Plateforme vs. intermédiaire : Une distinction cruciale
L'arrêt met en évidence la distinction juridique importante qui existe entre le fait d'agir en tant que plateforme fournissant des services et celui d'agir en tant que simple intermédiaire. Un prestataire agit en son nom propre, fixe les conditions, reçoit les paiements et est redevable de la TVA sur l'intégralité de la contrepartie. Un intermédiaire agit au nom d'un mandant divulgué, ne reçoit qu'une commission et est redevable de la TVA sur cette seule commission.

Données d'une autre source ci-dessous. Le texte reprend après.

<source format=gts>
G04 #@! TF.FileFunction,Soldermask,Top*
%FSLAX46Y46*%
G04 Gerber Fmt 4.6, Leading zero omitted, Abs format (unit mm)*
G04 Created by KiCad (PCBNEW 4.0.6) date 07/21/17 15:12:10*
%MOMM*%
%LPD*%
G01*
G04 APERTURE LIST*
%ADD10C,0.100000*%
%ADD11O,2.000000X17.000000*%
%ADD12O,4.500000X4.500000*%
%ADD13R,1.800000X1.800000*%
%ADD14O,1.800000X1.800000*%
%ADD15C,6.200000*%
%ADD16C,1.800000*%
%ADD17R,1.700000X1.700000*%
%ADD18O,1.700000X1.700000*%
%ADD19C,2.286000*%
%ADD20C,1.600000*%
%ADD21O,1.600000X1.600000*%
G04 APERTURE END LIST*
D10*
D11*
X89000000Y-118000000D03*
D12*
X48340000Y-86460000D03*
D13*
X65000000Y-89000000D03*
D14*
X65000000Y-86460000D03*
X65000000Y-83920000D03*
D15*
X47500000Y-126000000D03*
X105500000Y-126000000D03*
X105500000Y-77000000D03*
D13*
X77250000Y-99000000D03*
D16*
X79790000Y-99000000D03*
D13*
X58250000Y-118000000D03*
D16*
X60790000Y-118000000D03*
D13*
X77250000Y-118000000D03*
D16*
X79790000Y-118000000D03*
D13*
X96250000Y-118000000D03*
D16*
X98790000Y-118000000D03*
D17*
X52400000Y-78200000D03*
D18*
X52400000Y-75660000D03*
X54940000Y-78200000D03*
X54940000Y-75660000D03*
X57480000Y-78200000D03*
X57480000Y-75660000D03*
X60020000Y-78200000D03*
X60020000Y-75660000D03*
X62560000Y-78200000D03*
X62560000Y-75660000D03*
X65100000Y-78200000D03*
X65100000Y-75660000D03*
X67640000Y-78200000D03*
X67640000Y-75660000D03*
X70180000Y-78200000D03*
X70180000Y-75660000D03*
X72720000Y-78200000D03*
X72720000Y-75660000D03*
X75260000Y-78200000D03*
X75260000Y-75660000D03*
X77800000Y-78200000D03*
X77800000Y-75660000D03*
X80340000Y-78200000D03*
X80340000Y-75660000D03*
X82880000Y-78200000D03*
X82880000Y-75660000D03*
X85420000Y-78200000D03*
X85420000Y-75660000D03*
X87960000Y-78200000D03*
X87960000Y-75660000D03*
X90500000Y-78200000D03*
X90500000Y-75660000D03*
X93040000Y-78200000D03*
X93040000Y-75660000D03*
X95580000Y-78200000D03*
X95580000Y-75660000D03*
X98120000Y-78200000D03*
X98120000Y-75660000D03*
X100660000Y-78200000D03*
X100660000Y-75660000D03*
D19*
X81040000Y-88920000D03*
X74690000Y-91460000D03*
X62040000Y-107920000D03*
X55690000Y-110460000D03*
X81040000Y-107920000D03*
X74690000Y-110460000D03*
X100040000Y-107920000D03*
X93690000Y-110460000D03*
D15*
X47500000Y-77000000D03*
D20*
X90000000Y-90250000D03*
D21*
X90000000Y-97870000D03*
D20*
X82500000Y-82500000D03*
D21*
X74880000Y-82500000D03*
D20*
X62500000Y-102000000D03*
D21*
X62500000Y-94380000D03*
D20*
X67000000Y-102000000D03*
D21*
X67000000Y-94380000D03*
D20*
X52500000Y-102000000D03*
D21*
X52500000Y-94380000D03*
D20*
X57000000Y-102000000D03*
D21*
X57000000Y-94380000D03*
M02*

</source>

Cette distinction n'est pas simplement sémantique : elle a des implications financières et juridiques considérables. Pour les plateformes, le fait de ne pas respecter les critères de transparence ou de se distancier de la transaction entraîne le risque d'être assujetties à la TVA. Il est essentiel de structurer correctement les relations contractuelles, les flux de paiement et la communication avec les utilisateurs afin d'éviter des conséquences fiscales imprévues.
Conséquences pour les entreprises et l'économie de plateforme au sens large
Cette affaire constitue un avertissement sévère pour les opérateurs de plateformes. La Cour a réaffirmé que c'est la mise en œuvre pratique - et non les formalités contractuelles - qui détermine l'assujettissement à l'impôt. Les opérateurs de plateformes doivent déterminer s'ils reçoivent des paiements, s'ils contrôlent la relation avec l'utilisateur et s'ils se présentent comme le prestataire de services.

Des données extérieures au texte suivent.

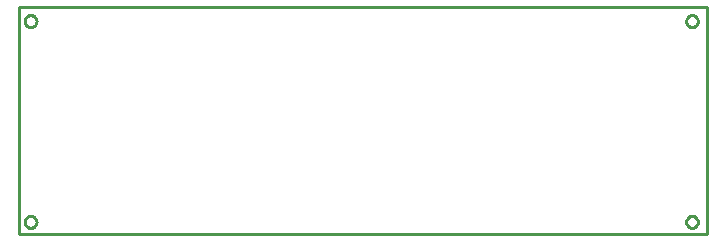
<source format=gbr>
G04 EAGLE Gerber RS-274X export*
G75*
%MOMM*%
%FSLAX34Y34*%
%LPD*%
%IN*%
%IPPOS*%
%AMOC8*
5,1,8,0,0,1.08239X$1,22.5*%
G01*
%ADD10C,0.254000*%


D10*
X0Y0D02*
X582800Y0D01*
X582800Y192000D01*
X0Y192000D01*
X0Y0D01*
X15000Y179719D02*
X14937Y179161D01*
X14812Y178614D01*
X14627Y178084D01*
X14383Y177578D01*
X14084Y177102D01*
X13734Y176663D01*
X13337Y176266D01*
X12898Y175916D01*
X12422Y175617D01*
X11916Y175373D01*
X11386Y175188D01*
X10839Y175063D01*
X10281Y175000D01*
X9719Y175000D01*
X9161Y175063D01*
X8614Y175188D01*
X8084Y175373D01*
X7578Y175617D01*
X7102Y175916D01*
X6663Y176266D01*
X6266Y176663D01*
X5916Y177102D01*
X5617Y177578D01*
X5373Y178084D01*
X5188Y178614D01*
X5063Y179161D01*
X5000Y179719D01*
X5000Y180281D01*
X5063Y180839D01*
X5188Y181386D01*
X5373Y181916D01*
X5617Y182422D01*
X5916Y182898D01*
X6266Y183337D01*
X6663Y183734D01*
X7102Y184084D01*
X7578Y184383D01*
X8084Y184627D01*
X8614Y184812D01*
X9161Y184937D01*
X9719Y185000D01*
X10281Y185000D01*
X10839Y184937D01*
X11386Y184812D01*
X11916Y184627D01*
X12422Y184383D01*
X12898Y184084D01*
X13337Y183734D01*
X13734Y183337D01*
X14084Y182898D01*
X14383Y182422D01*
X14627Y181916D01*
X14812Y181386D01*
X14937Y180839D01*
X15000Y180281D01*
X15000Y179719D01*
X575000Y179719D02*
X574937Y179161D01*
X574812Y178614D01*
X574627Y178084D01*
X574383Y177578D01*
X574084Y177102D01*
X573734Y176663D01*
X573337Y176266D01*
X572898Y175916D01*
X572422Y175617D01*
X571916Y175373D01*
X571386Y175188D01*
X570839Y175063D01*
X570281Y175000D01*
X569719Y175000D01*
X569161Y175063D01*
X568614Y175188D01*
X568084Y175373D01*
X567578Y175617D01*
X567102Y175916D01*
X566663Y176266D01*
X566266Y176663D01*
X565916Y177102D01*
X565617Y177578D01*
X565373Y178084D01*
X565188Y178614D01*
X565063Y179161D01*
X565000Y179719D01*
X565000Y180281D01*
X565063Y180839D01*
X565188Y181386D01*
X565373Y181916D01*
X565617Y182422D01*
X565916Y182898D01*
X566266Y183337D01*
X566663Y183734D01*
X567102Y184084D01*
X567578Y184383D01*
X568084Y184627D01*
X568614Y184812D01*
X569161Y184937D01*
X569719Y185000D01*
X570281Y185000D01*
X570839Y184937D01*
X571386Y184812D01*
X571916Y184627D01*
X572422Y184383D01*
X572898Y184084D01*
X573337Y183734D01*
X573734Y183337D01*
X574084Y182898D01*
X574383Y182422D01*
X574627Y181916D01*
X574812Y181386D01*
X574937Y180839D01*
X575000Y180281D01*
X575000Y179719D01*
X575000Y9719D02*
X574937Y9161D01*
X574812Y8614D01*
X574627Y8084D01*
X574383Y7578D01*
X574084Y7102D01*
X573734Y6663D01*
X573337Y6266D01*
X572898Y5916D01*
X572422Y5617D01*
X571916Y5373D01*
X571386Y5188D01*
X570839Y5063D01*
X570281Y5000D01*
X569719Y5000D01*
X569161Y5063D01*
X568614Y5188D01*
X568084Y5373D01*
X567578Y5617D01*
X567102Y5916D01*
X566663Y6266D01*
X566266Y6663D01*
X565916Y7102D01*
X565617Y7578D01*
X565373Y8084D01*
X565188Y8614D01*
X565063Y9161D01*
X565000Y9719D01*
X565000Y10281D01*
X565063Y10839D01*
X565188Y11386D01*
X565373Y11916D01*
X565617Y12422D01*
X565916Y12898D01*
X566266Y13337D01*
X566663Y13734D01*
X567102Y14084D01*
X567578Y14383D01*
X568084Y14627D01*
X568614Y14812D01*
X569161Y14937D01*
X569719Y15000D01*
X570281Y15000D01*
X570839Y14937D01*
X571386Y14812D01*
X571916Y14627D01*
X572422Y14383D01*
X572898Y14084D01*
X573337Y13734D01*
X573734Y13337D01*
X574084Y12898D01*
X574383Y12422D01*
X574627Y11916D01*
X574812Y11386D01*
X574937Y10839D01*
X575000Y10281D01*
X575000Y9719D01*
X15000Y9719D02*
X14937Y9161D01*
X14812Y8614D01*
X14627Y8084D01*
X14383Y7578D01*
X14084Y7102D01*
X13734Y6663D01*
X13337Y6266D01*
X12898Y5916D01*
X12422Y5617D01*
X11916Y5373D01*
X11386Y5188D01*
X10839Y5063D01*
X10281Y5000D01*
X9719Y5000D01*
X9161Y5063D01*
X8614Y5188D01*
X8084Y5373D01*
X7578Y5617D01*
X7102Y5916D01*
X6663Y6266D01*
X6266Y6663D01*
X5916Y7102D01*
X5617Y7578D01*
X5373Y8084D01*
X5188Y8614D01*
X5063Y9161D01*
X5000Y9719D01*
X5000Y10281D01*
X5063Y10839D01*
X5188Y11386D01*
X5373Y11916D01*
X5617Y12422D01*
X5916Y12898D01*
X6266Y13337D01*
X6663Y13734D01*
X7102Y14084D01*
X7578Y14383D01*
X8084Y14627D01*
X8614Y14812D01*
X9161Y14937D01*
X9719Y15000D01*
X10281Y15000D01*
X10839Y14937D01*
X11386Y14812D01*
X11916Y14627D01*
X12422Y14383D01*
X12898Y14084D01*
X13337Y13734D01*
X13734Y13337D01*
X14084Y12898D01*
X14383Y12422D01*
X14627Y11916D01*
X14812Y11386D01*
X14937Y10839D01*
X15000Y10281D01*
X15000Y9719D01*
M02*

</source>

Si une plateforme fait l'une de ces choses, il est très probable qu'elle soit considérée comme l'assujetti à la TVA pour l'ensemble de la transaction. Les entreprises doivent revoir leurs modèles et évaluer leur exposition à la TVA, en particulier dans les cas impliquant des utilisateurs finaux dans l'UE.
Pour les prestataires de services individuels (tels que les freelances ou les créateurs), cette décision ne change pas grand-chose en pratique. Lorsque la plateforme est considérée comme le fournisseur, le particulier peut être exclu du champ d'application de la TVA pour cette transaction. Toutefois, cela pourrait également signifier qu'ils ne sont pas considérés comme des entrepreneurs indépendants aux fins de la TVA en ce qui concerne ces revenus.
Conclusion
L'arrêt Fenix International est une étape importante pour la taxation des plateformes numériques. La Cour de justice a adopté une approche pragmatique qui privilégie la substance sur la forme : si une plateforme agit en son nom propre, reçoit des paiements et contrôle la transaction, elle est redevable de la TVA sur la valeur totale.

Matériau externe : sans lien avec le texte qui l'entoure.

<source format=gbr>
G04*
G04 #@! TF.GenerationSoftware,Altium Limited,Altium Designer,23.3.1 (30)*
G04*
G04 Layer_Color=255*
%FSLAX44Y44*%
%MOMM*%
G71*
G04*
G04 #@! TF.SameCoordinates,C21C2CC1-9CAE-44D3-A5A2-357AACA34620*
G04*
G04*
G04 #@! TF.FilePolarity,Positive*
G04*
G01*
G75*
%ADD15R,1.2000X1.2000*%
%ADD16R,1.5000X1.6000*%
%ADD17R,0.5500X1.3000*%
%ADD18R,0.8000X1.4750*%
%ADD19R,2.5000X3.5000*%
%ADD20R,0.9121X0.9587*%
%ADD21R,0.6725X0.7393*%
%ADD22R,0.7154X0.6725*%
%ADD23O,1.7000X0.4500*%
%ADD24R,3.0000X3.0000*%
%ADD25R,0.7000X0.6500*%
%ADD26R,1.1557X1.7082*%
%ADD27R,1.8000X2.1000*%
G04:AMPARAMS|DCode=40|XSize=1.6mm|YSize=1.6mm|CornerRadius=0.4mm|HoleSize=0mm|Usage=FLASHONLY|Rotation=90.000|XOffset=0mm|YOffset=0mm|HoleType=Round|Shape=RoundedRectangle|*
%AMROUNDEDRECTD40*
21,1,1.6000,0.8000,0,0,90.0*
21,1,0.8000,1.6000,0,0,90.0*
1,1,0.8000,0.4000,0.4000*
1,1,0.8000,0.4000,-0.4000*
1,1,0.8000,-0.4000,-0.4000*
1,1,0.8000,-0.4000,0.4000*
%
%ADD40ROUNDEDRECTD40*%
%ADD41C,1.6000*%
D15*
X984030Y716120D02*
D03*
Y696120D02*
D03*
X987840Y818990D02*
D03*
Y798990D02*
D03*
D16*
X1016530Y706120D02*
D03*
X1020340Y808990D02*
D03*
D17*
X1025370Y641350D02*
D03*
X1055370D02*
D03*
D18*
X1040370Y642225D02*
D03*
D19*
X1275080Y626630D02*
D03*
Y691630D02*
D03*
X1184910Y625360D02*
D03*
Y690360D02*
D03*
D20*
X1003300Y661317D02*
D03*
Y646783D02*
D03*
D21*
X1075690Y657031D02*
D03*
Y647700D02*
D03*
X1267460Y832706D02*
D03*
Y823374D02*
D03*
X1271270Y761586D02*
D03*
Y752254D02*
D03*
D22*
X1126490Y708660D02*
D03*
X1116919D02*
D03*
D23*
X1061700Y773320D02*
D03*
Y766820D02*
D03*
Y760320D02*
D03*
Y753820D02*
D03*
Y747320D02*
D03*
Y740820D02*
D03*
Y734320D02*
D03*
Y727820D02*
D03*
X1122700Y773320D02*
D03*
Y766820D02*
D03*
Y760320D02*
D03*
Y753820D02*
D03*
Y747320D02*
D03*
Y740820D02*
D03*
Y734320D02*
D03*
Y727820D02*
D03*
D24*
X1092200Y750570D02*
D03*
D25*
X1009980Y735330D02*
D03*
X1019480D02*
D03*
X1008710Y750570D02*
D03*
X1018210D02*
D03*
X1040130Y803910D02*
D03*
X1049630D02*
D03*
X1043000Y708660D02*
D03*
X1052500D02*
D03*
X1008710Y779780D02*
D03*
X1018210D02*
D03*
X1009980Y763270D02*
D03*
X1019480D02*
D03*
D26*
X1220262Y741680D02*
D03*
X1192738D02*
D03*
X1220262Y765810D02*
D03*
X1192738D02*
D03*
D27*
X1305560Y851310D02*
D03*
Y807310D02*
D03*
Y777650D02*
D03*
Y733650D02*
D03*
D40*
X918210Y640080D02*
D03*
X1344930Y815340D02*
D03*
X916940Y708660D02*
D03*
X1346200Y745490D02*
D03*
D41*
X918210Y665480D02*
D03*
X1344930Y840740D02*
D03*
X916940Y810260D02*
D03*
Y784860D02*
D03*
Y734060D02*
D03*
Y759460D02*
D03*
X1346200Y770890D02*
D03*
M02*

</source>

Cette décision renforce un principe clair : dans l'économie numérique, l'assujettissement à la TVA dépend de la substance économique, et pas seulement de l'étiquette juridique. Les plateformes qui souhaitent limiter leur exposition à la TVA doivent garantir une transparence totale, structurer soigneusement les contrats et s'abstenir de jouer un rôle commercial central. La responsabilité découle du contrôle - et à l'ère numérique, les plateformes qui contrôlent la transaction doivent également supporter la charge fiscale.